Settlement, of course, arrived long ago, and today Yellowstone is framed by a mix of public and private lands, some of which are range for cattle and, at times, bison. And that's the rub, for livestock interests in many instances take extreme exception to bison for the risk they pose as carriers of brucellosis, a disease that can lead to aborted fetuses in cattle.
For more than a decade this dilemma often has been solved by killing bison. By some accounts, more than 6,000 Yellowstone bison have been killed since 1985 in the name of brucellosis prevention.
While the Interagency Bison Management Plan was adopted in 2000 by a mix of state, federal, and tribal entities with the clear intent of finding a solution to the annual ritual of hazing and, at times, killing bison outright, it has failed to solve the problem of bison heading out of Yellowstone to avoid the brunt of winter. Other solutions proposed for resolving the annual conflicts, such as buying grazing rights for the bison just beyond the park's northern border with hopes the animals would roam between the park and national forest lands and avoid livestock, also have failed.
Against that backdrop, 17 members of Congress -- all Democrats in the House of Representatives -- have written National Park Service Director Jon Jarvis asking that he and his "creative staff ... strive for a new policy that is firmly grounded in the founding principles of the National Park Service."
Beyond their iconic image as a symbol of strength and wildness, they are one of most popular species for Yellowstone visitors, a year-round source of tourism intrinsic to the regional and tri-state economies. More importantly, the Yellowstone bison are the world’s last herd of purebred wild buffalo. Due largely to the confining prescriptions of the IBMP, NPS and its partner agencies have become too comfortable managing these bison like livestock; the last group of an entire species deserve far better than our current management efforts.
In their letter (attached) -- principally authored by Reps. Maurice Hinchey, D-New York, and Raul Grijalva, D-Arizona -- the Democrats tell Director Jarvis that the Interagency Bison Management Plan adopted in 2000 has not evolved over the years and needs to be replaced.
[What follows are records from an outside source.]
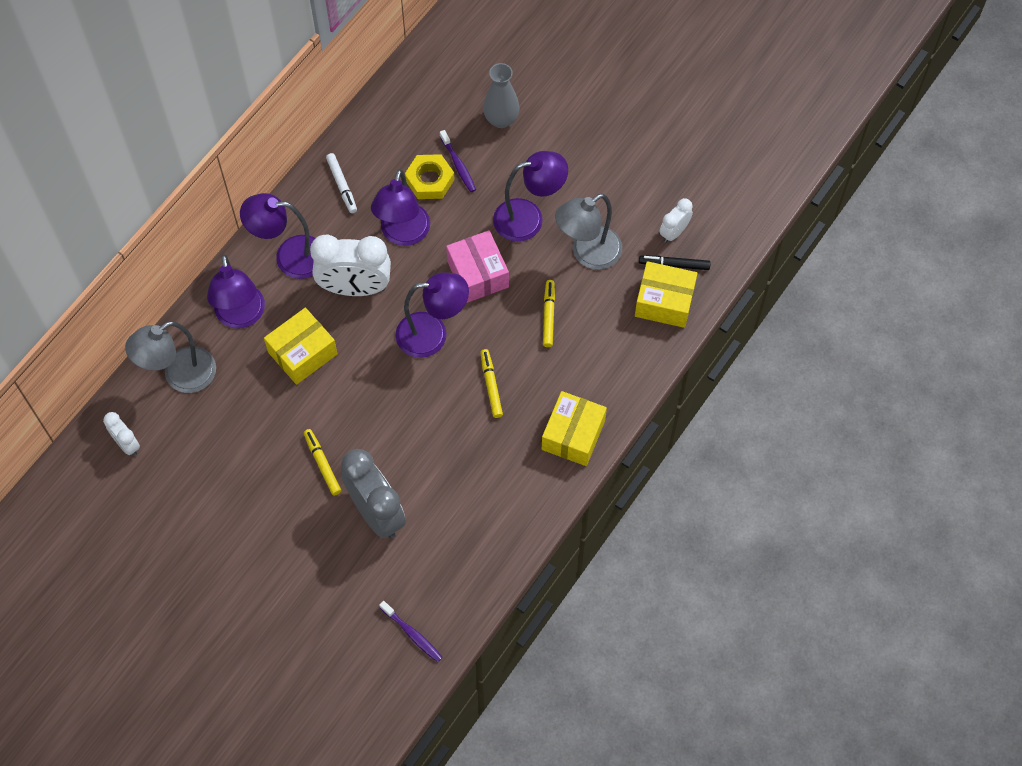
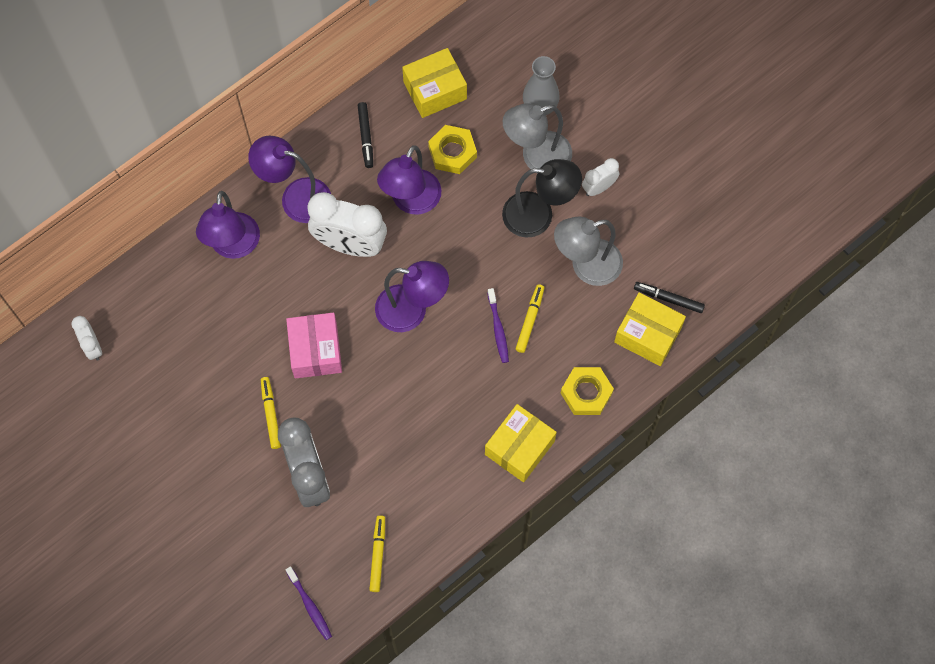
camera: 15 degrees right, 5 degrees up
grey lamp [125,321,216,393] -> grey lamp moved to [503,104,572,169]
yellow box [264,308,337,385] -> yellow box moved to [402,48,467,118]
white marker [326,153,357,213] -> black marker [357,102,373,168]
purple toothbrush [440,130,476,192] -> purple toothbrush moved to [487,288,509,363]
pink box [446,230,509,303] -> pink box moved to [286,313,342,378]
yellow marker [480,349,503,418] -> yellow marker moved to [369,515,385,592]
purple lamp [493,151,568,242] -> black lamp [502,159,582,238]
white clock [659,198,693,243] -> white clock moved to [582,158,619,196]
none -> yellow nut [561,367,614,415]

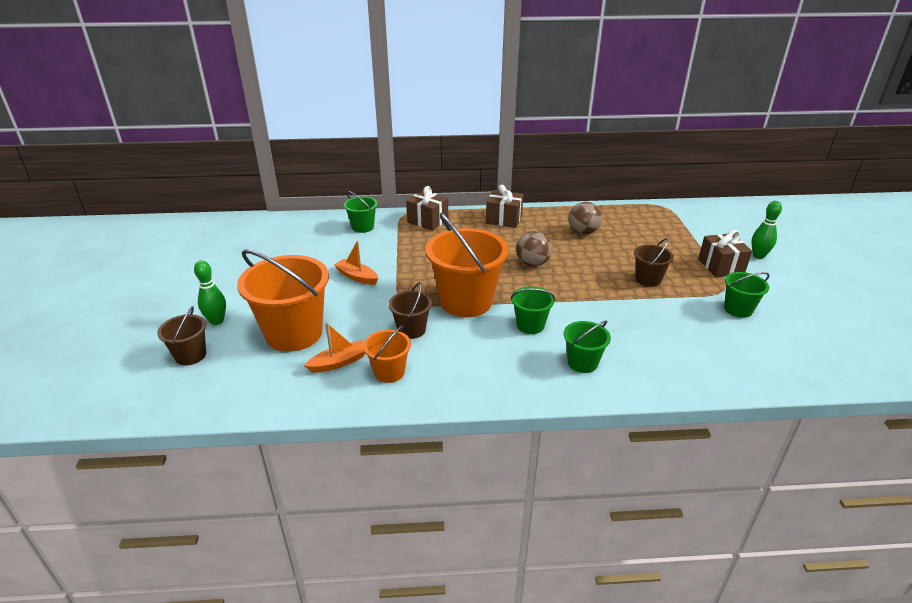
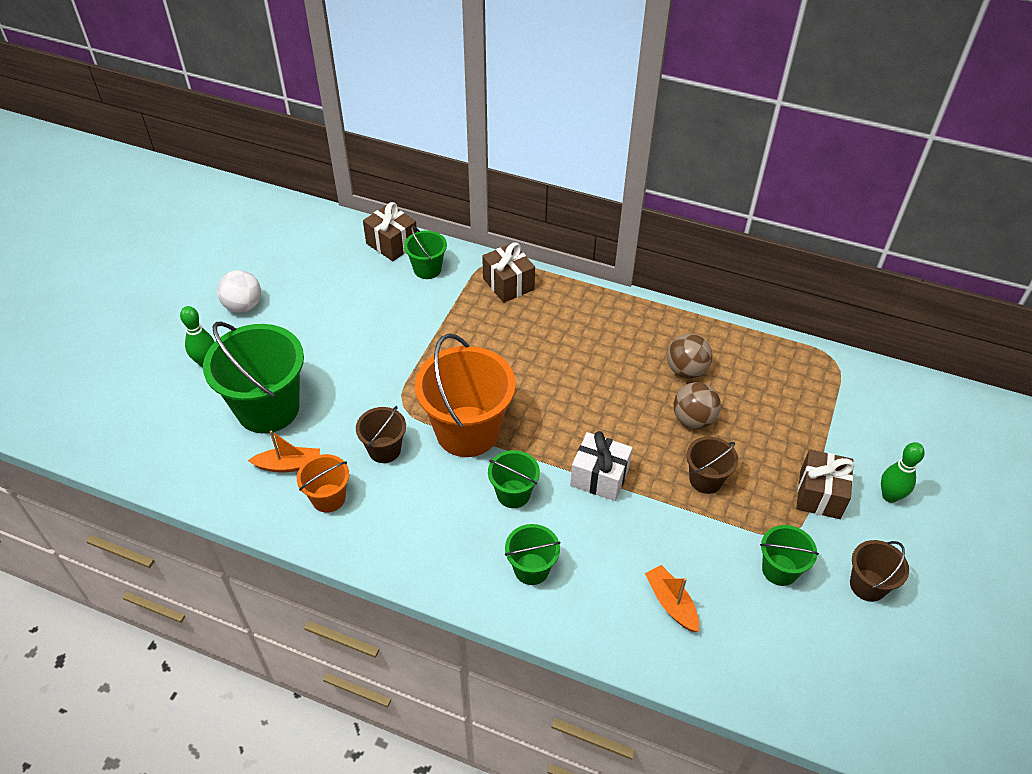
camera: 25 degrees right, 15 degrees up
brown bucket [157,306,206,365] -> brown bucket moved to [850,540,909,602]
orange bucket [237,249,329,352] -> green bucket [203,322,304,433]
orange boat [334,241,378,285] -> orange boat moved to [645,565,699,632]
brown gift [486,185,523,228] -> brown gift moved to [363,202,417,261]
brown ball [516,231,552,267] -> brown ball moved to [674,382,721,429]
none -> white ball [217,270,261,313]
none -> white gift [570,431,633,501]

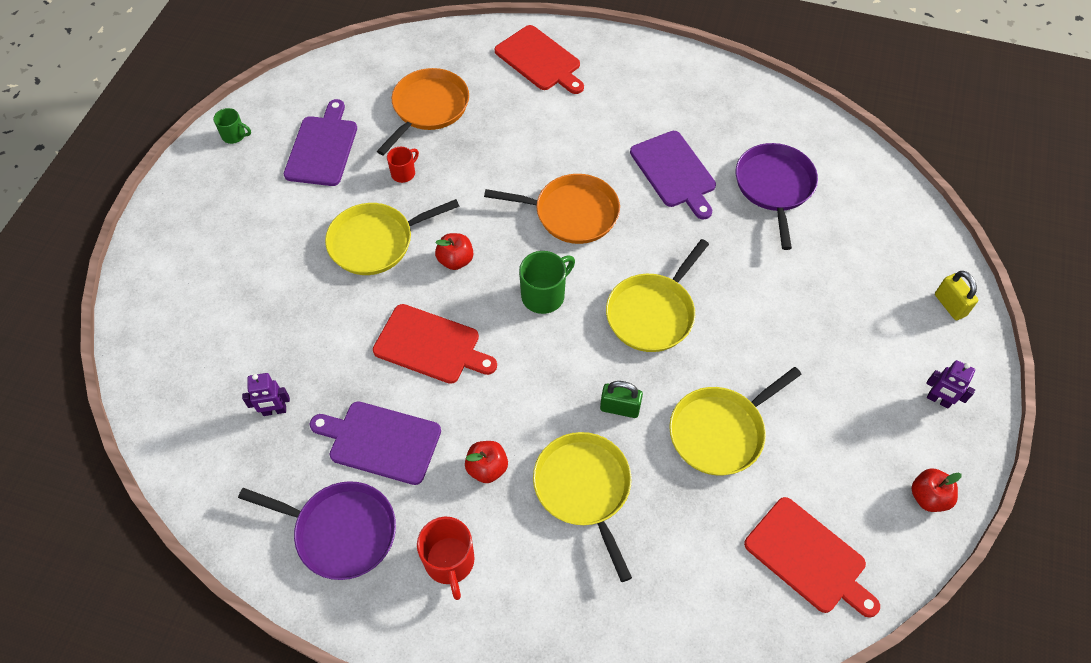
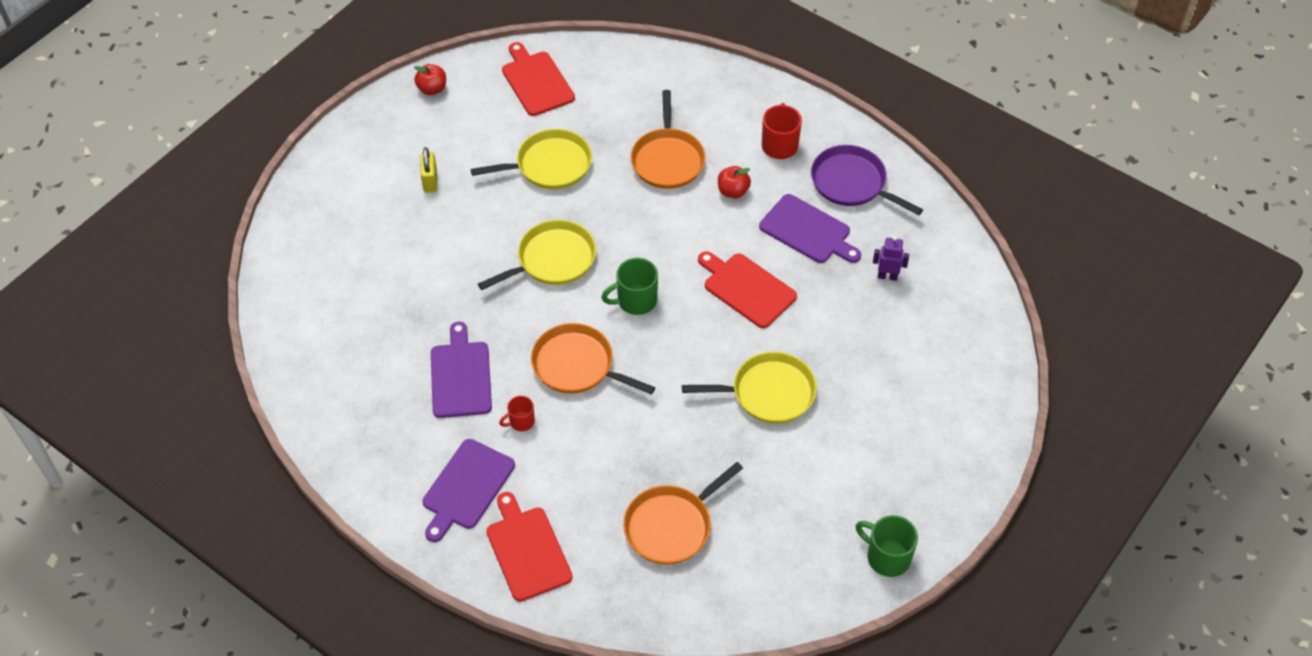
camera: 160 degrees left, 5 degrees down
green mug [213,108,251,144] -> green mug [856,515,918,577], size x1.65
purple cutting board [284,99,357,186] -> purple cutting board moved to [423,439,515,542]
red mug [387,147,419,183] -> red mug moved to [499,396,535,431]
red apple [435,233,473,270] -> none
yellow pan [533,432,632,582] -> orange pan [631,90,706,189]
green padlock [600,381,643,418] -> none
purple pan [736,143,818,250] -> none
purple robot [926,360,975,408] -> none
yellow padlock [935,271,978,320] -> yellow padlock moved to [421,147,437,192]

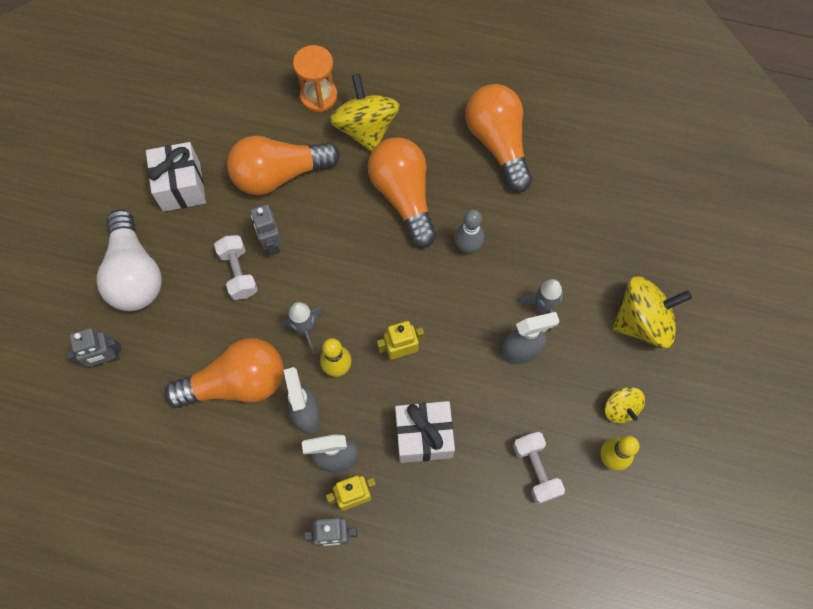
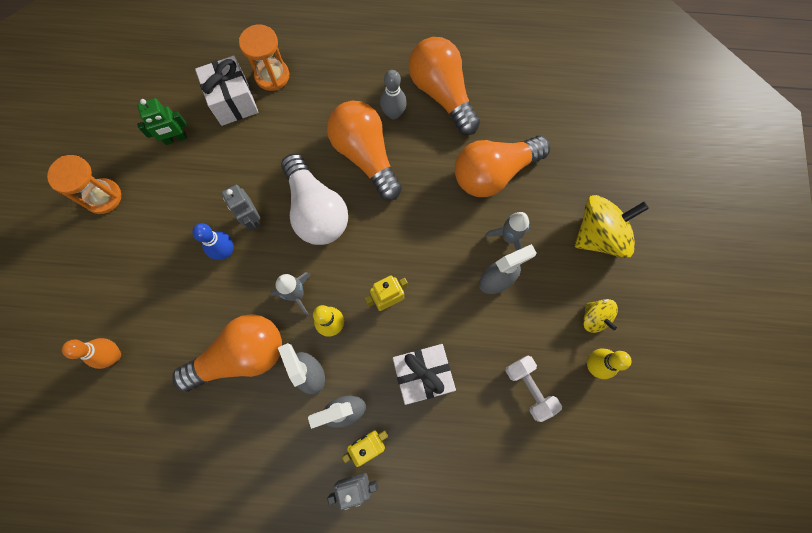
camera: 10 degrees left, 5 degrees up
grey robot [66,328,122,367] -> orange bowling pin [62,338,121,369]
white light bulb [96,209,162,311] -> white light bulb moved to [281,153,348,245]
white gift [146,142,206,212] -> white gift moved to [195,56,259,126]
white dumbbell [214,235,258,300] -> blue bowling pin [192,223,234,260]
orange light bulb [227,135,340,195] -> orange light bulb moved to [455,136,550,197]
yellow spinning top [330,74,400,152] -> none
grey bowling pin [455,209,484,254] -> grey bowling pin moved to [380,70,407,119]
none -> orange hourglass [47,155,121,214]
none -> green robot [137,98,187,145]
Specifically, they note that revisions in federal brucellosis policy when it comes to Yellowstone bison, changes in livestock grazing patterns on public lands outside the park where bison typically head, and better understanding of bison genetics and the spread of brucellosis need to be integrated into a revised approach to dealing with Yellowstone's bison.
Considering the many land-use changes, advancements in scientific understanding of bison and brucellosis, and recent changes to federal brucellosis policy, it has become abundantly clear that the IBMP must be replaced.
We ask NPS to work diligently toward a new policy that places the conservation of bison and the end of invasive livestock practices, including the unnecessary hazing, capture and slaughter of bison, as top priorities. We especially urge NPS to work closely with the current IBMP’s Native American partners in the development and implementation of a new bison policy.